Joakim Lavér, joakim.laver@hannessnellman.com

Sweden - The Teckal exemption is implemented in the Swedish public procurement act

From 1 January 2013, a permanent exemption for in-house provision entered into force in the Swedish Public Procurement Act. The exemption ends a confusing divergence between EU case law and Swedish court rulings in this field and allows contracting authorities – under certain conditions – to award contracts to separate legal entities (over which they exercise control) without conducting a formal procurement process.

Under certain conditions, contracting authorities are permitted to award contracts to subsidiaries or other legal entities which they control without conducting a formal procurement process. This exemption for in-house provision has been known as the Teckal exemption, after the 1999 ruling of the Court of Justice of the European Union in the so-called Teckal case (case C-107/98).

In Sweden it was generally accepted that the Teckal exemption would also apply under Swedish law. However, in a line of cases in 2008 known as the SYSAV cases (nos 172 – 175-06 and 176 – 179-06), the Swedish Administrative Supreme Court came to the opposite conclusion. The Teckal exemption was not applicable in Sweden because it was not explicitly implemented in the Swedish Public Procurement Act. Consequently, in-house provision in Sweden was subject to a formal procurement process.

The ruling in the SYSAV cases, and the consequent divergence between EU case law and Swedish law, gave rise to a need to implement the Teckal exemption into Swedish legislation. As a first step, a temporary exemption was implemented in 2010. Now, in a second step, a permanent exemption entered into force as of 1 January 2013.

The permanent exemption mirrors the Teckal exemption and stipulates that the public procurement rules do not apply to a contract between a contracting authority and a legal entity if (i) the contracting authority exercises control over the legal entity similar to that which it has over its own departments; and (ii) the legal entity carries out the essential part of its activities with the controlling authority or authorities.

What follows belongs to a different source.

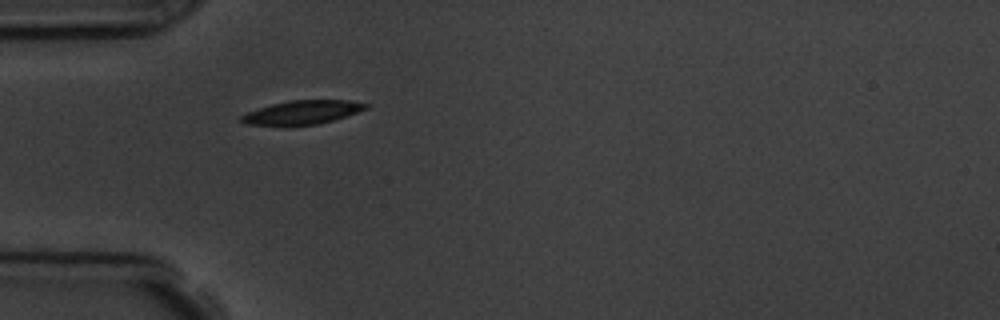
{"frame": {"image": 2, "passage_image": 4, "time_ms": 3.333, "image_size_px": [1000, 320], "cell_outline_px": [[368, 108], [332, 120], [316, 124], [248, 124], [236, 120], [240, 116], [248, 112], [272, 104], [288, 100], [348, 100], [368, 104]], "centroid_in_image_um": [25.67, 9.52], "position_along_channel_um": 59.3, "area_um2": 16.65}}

Thus, a contracting authority must – alone or collectively with other contracting authorities – exercise control over the legal entity. Accordingly, there need not be a single contracting authority in sole control. For example, where a legal entity is owned jointly by a group of contracting authorities, each may exercise control of the subsidiary in question. However, the exemption does not apply where there is private outside ownership.

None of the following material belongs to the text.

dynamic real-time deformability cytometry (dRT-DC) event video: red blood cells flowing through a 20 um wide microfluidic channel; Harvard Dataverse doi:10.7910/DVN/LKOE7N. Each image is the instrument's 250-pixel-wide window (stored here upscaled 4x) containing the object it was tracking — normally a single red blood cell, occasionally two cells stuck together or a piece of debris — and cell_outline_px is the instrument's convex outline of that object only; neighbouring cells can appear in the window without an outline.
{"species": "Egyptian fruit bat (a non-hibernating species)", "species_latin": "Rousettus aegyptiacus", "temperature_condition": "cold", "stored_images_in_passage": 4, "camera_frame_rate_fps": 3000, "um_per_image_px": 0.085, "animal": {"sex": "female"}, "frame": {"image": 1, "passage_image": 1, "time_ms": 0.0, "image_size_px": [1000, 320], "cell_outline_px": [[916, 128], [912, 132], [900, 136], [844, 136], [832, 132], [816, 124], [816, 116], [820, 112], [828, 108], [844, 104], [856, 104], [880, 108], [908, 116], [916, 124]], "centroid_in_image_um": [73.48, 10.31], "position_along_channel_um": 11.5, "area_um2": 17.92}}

There is also a distinction between the temporary exemption and the permanent one. The temporary exemption only applied to controlling contracting authorities on state, regional and local level, which excluded, inter alia, state-owned companies. However, the permanent exemption extends to any type of contracting authority.

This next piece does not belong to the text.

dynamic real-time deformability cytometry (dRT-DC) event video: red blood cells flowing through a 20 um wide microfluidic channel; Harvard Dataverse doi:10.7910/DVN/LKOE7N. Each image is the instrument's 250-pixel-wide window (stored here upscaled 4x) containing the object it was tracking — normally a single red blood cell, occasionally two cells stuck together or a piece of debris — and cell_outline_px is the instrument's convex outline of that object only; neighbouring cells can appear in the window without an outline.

As regards the requirement that the legal entity carries out the essential part of its activities with the controlling authority or authorities, according to EU case law, all relevant circumstances must be taken into consideration in assessing this. One such circumstance is the degree to the legal entity’s turnover is made up of sales to the controlling authority or authorities.

The exemption applies to either a down-stream or an up-stream award of contract. This implies that a subsidiary, which itself is a contracting authority, may award contracts to its parent entity or entities without conducting a formal procurement. We think it will likely need to be texted in courts, whether the exemption applies between two sister entities, controlled the same parent(s).

The exemption is not implemented in the Swedish Utilities Procurement Act. However, the European Commission has proposed that the Teckal exemption be codified and implemented in the new public procurement directive as well as the new utilities procurement directive. Further, the proposal clarifies that at least 90 per cent of the activities of the legal entity needs to be carried out for the controlling contracting authority or authorities.

The new directives are expected to be adopted during the spring this year and will call for a need for further adjustments of the Swedish Public and Utilities Acts.